|reply to SRF26 |
Re: Will Verizon shut down copper phone accounts?
said by SRF26:Well in areas of NYC hit hard by Sandy, they are making the move. They don't want to go to the expense of replacing all that damaged copper with more copper.
There is no doubt fiber is the wave of the future, but it isn't going to replace the current copper infrastructure in urban areas like NYC for many years to come. IMO, fiber will only be run to replace copper as a last resort. It might be a cynical, but Verizon isn't going to run fiber (spend money) unless they are forced to do it.
When the storm hit, Verizon failed to activate their generators in the Long Beach NY central office. The result was the depressurizing of all the underground copper. After the storm, 96% of it had failed.
Verizon's answer to the problem is to make no effort to restore the copper customers. When you finally make contact with them, usually through the New York Public Service Commission, you are told they are abandoning all copper in Long Beach.
Then you are offered Fios at a higher rate. It's only after the intervention of the State PSC will you be offered your existing rate with fiber delivery.
So you can add Long Beach (General 1) to the list of CO's where copper has been abandoned.
No, the Long Beach CO flooded out on the first floor - so the backup generating plant was under water. Kind of hard to run a backup generator when it is flooded...
I thought their generators would be on the first floor. I suppose the batteries flooded too? What about the trailer mounted generator that was brought in before the flood?

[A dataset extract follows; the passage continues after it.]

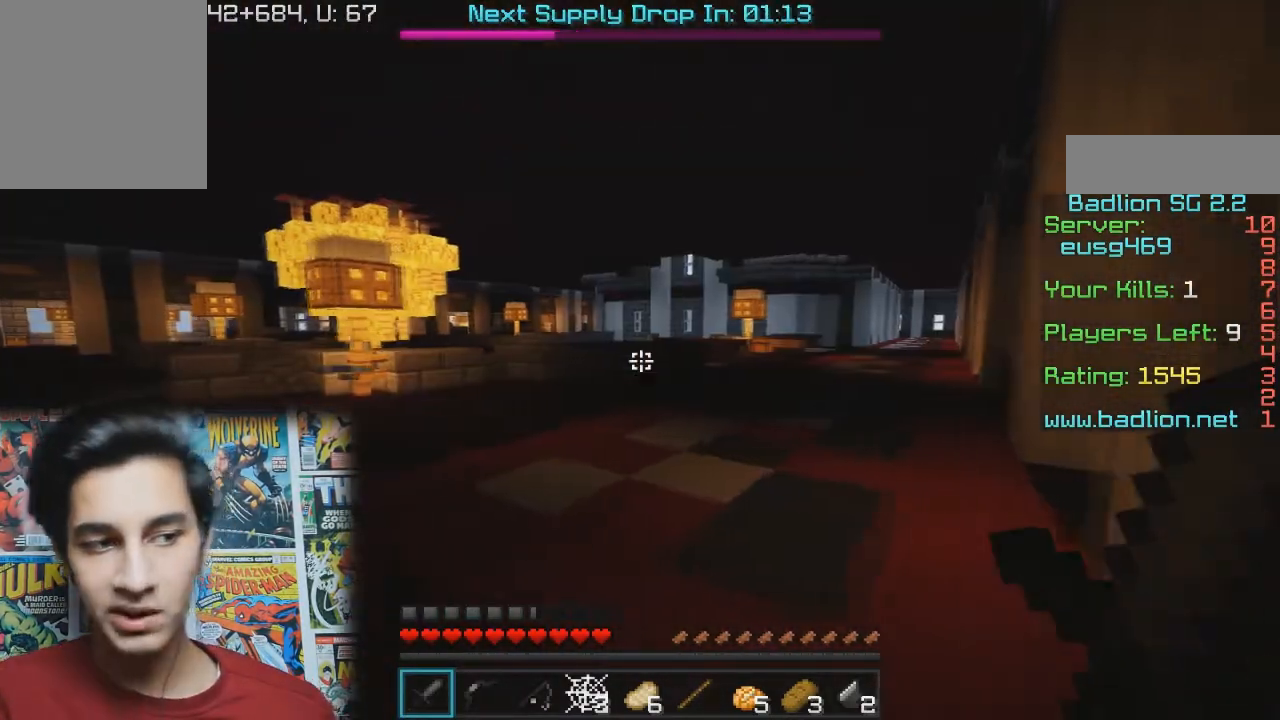
{"keys": [], "mouse": [], "events": [[33, "d", "up"], [167, "w", "down"], [267, "d", "down"], [367, "w", "up"], [433, "d", "up"]]}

Do you have some first hand knowledge about these events? It would be nice to know what really happened. This CO is almost 90 years old and never had a failure that was anything like this.
Guess I have to say goodbye to copper.
Considering this was the biggest storm surge the east coast has seen in almost 90 years that would be the reason, no?
It's not like they put backup generators on stilts (Maybe they should though in hurricane/tsunami prone areas. After all, even the backup generators for the Fukushima Nuclear reactors cooling systems even got flooded out the same way).
Generators don't work underwater, and 15 feet covers 1st floor and trailer mounted. Electrical equipment doesn't work submerged in water, unless it's meant to of course.
The Long Beach Central Office got zero to six inches of water on parts of its first floor. Most of the place didn't get any. The place is up two steps and the street got less than a foot at that location. Certainly the trailer generator didn't get any water. I know every employee left the CO during the storm, which is quite unusual. Typical of morale issues these days. Does anyone have any real information, other than incorrect guesses about the water height?